Cette recension a été publiée dans le numéro d’automne de Politique étrangère (n° 3/2020). Victor Magnani propose une analyse de l’ouvrage de Carien du Plessis et Martin Plaut, Understanding South Africa (Hurst, 2019, 316 pages).

Carien du Plessis et Martin Plaut proposent ici un ouvrage de vulgarisation au titre ambitieux, supposé permettre la compréhension de l’Afrique du Sud. Comprendre un pays si vaste, riche et divers en moins de 350 pages est un pari osé.

Journalistes de formation, ils font un usage récurrent de l’anecdote pour soutenir certains propos, plutôt que de faire reposer l’analyse sur l’abondante littérature scientifique existante.
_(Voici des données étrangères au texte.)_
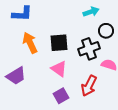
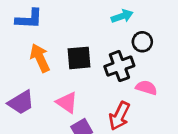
pink triangle: (59, 69) -> (67, 102), moved

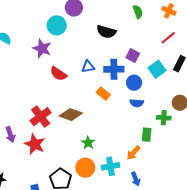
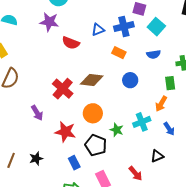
cyan square: (157, 69) -> (156, 27), moved
blue circle: (134, 83) -> (130, 80), moved
green star: (88, 143) -> (117, 130), moved
red star: (35, 144) -> (65, 132), moved
orange circle: (85, 168) -> (93, 113), moved

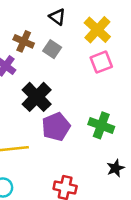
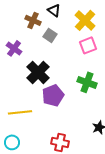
brown cross: (24, 41) -> (33, 20), moved
green cross: (101, 125) -> (87, 82), moved

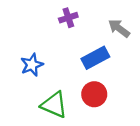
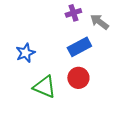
purple cross: (68, 18) -> (73, 13), moved

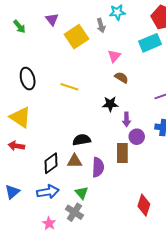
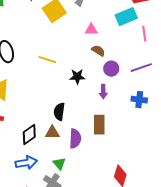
pink triangle: (114, 56) -> (91, 30), turned 48
black star: (110, 104) -> (77, 77), moved
purple circle: (137, 137) -> (111, 69), moved
black semicircle: (82, 140) -> (59, 112), turned -72

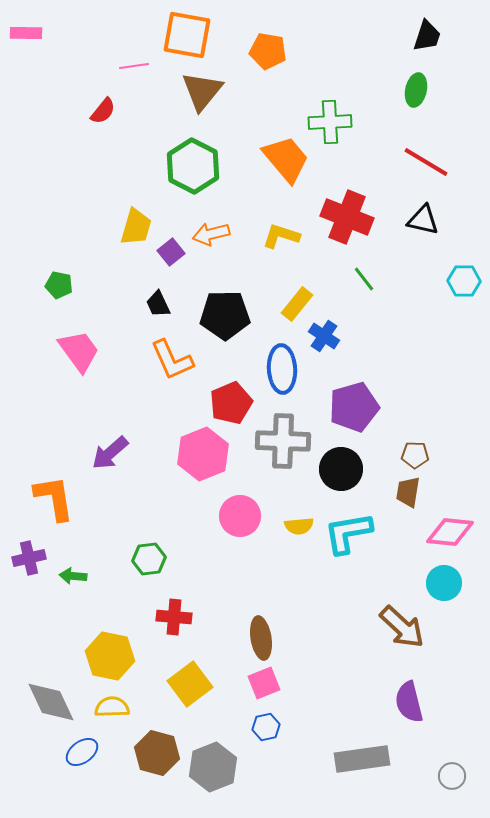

Par ailleurs, leur bienveillance à l’égard de l’ancienne leader du principal parti d’opposition, Helen Zille, qui avait vanté les externalités positives de l’apartheid, leur déconsidération des récentes mobilisations étudiantes qui réclamaient la décolonisation des enseignements, ou encore les nombreuses citations de Gareth Van Onselen, éditorialiste de la droite libérale, interrogent la neutralité de leurs argumentations.

Si l’ouvrage est à l’évidence insuffisant pour « comprendre » l’Afrique du Sud, il peut pourtant s’avérer utile pour un lecteur non familier du pays qui souhaiterait en saisir certains enjeux. Les chapitres abordent les grandes thématiques de l’Afrique du Sud contemporaine : la corruption, la question foncière, la situation économique, la justice, etc. La plupart de ces chapitres donnent un aperçu concret et référencé (une bibliographie complète par thématique aurait néanmoins été bienvenue). Ils n’évitent toutefois pas la généralisation, et certaines thématiques sont traitées de manière superficielle. Ainsi, dans la partie historique, plusieurs siècles de l’histoire précoloniale sont quasiment éludés, alors que la guerre des Boers est traitée sur plusieurs pages. Les parties suivantes, sur l’African National Congress (ANC) et l’opposition, souffrent d’une approche événementielle de l’histoire, qui conduit les auteurs à accumuler dates, événements et noms de personnages historiques, sans que nulle mise en perspective ne permette de saisir les nuances et les dynamiques sociales de l’évolution du pays.

On s’étonne également que la partie sur l’éducation n’aborde pas la question des langues, dans un pays qui compte onze langues officielles. Celle sur « la violence politique dans une société violente » se concentre essentiellement sur ce que les auteurs considèrent comme de la violence politique (la mobilisation des ressources étatiques par le parti au pouvoir), et omet de proposer au lecteur des clés de compréhension des ressorts de la violence dans la société elle-même, ainsi que d’évidentes continuités avec la période d’apartheid.

Le rôle de l’Afrique du Sud comme puissance africaine, sur le continent et dans les relations internationales, ne fait pas partie des thématiques que les auteurs ont jugé utile de traiter. Il en va de même pour l’état du système de santé, qui permet pourtant d’éclairer certaines spécificités du développement de l’Afrique du Sud contemporaine. Cela est d’autant plus regrettable que, depuis la publication de cet ouvrage, l’épidémie du COVID-19 a eu des impacts sanitaires et sociaux-économiques considérables en Afrique du Sud. Le pays, déjà en difficulté économique avant la crise, risque de subir des chocs violents, qui reconfigureront un certain nombre de dynamiques déjà à l’œuvre.

Bien des aspects abordés dans cet ouvrage devront ainsi être complétés par de nouvelles perspectives et de nouvelles approches. Mais c’est bien l’accumulation et la confrontation de celles-ci qui doivent permettre à chacun d’envisager une meilleure compréhension de l’Afrique du Sud.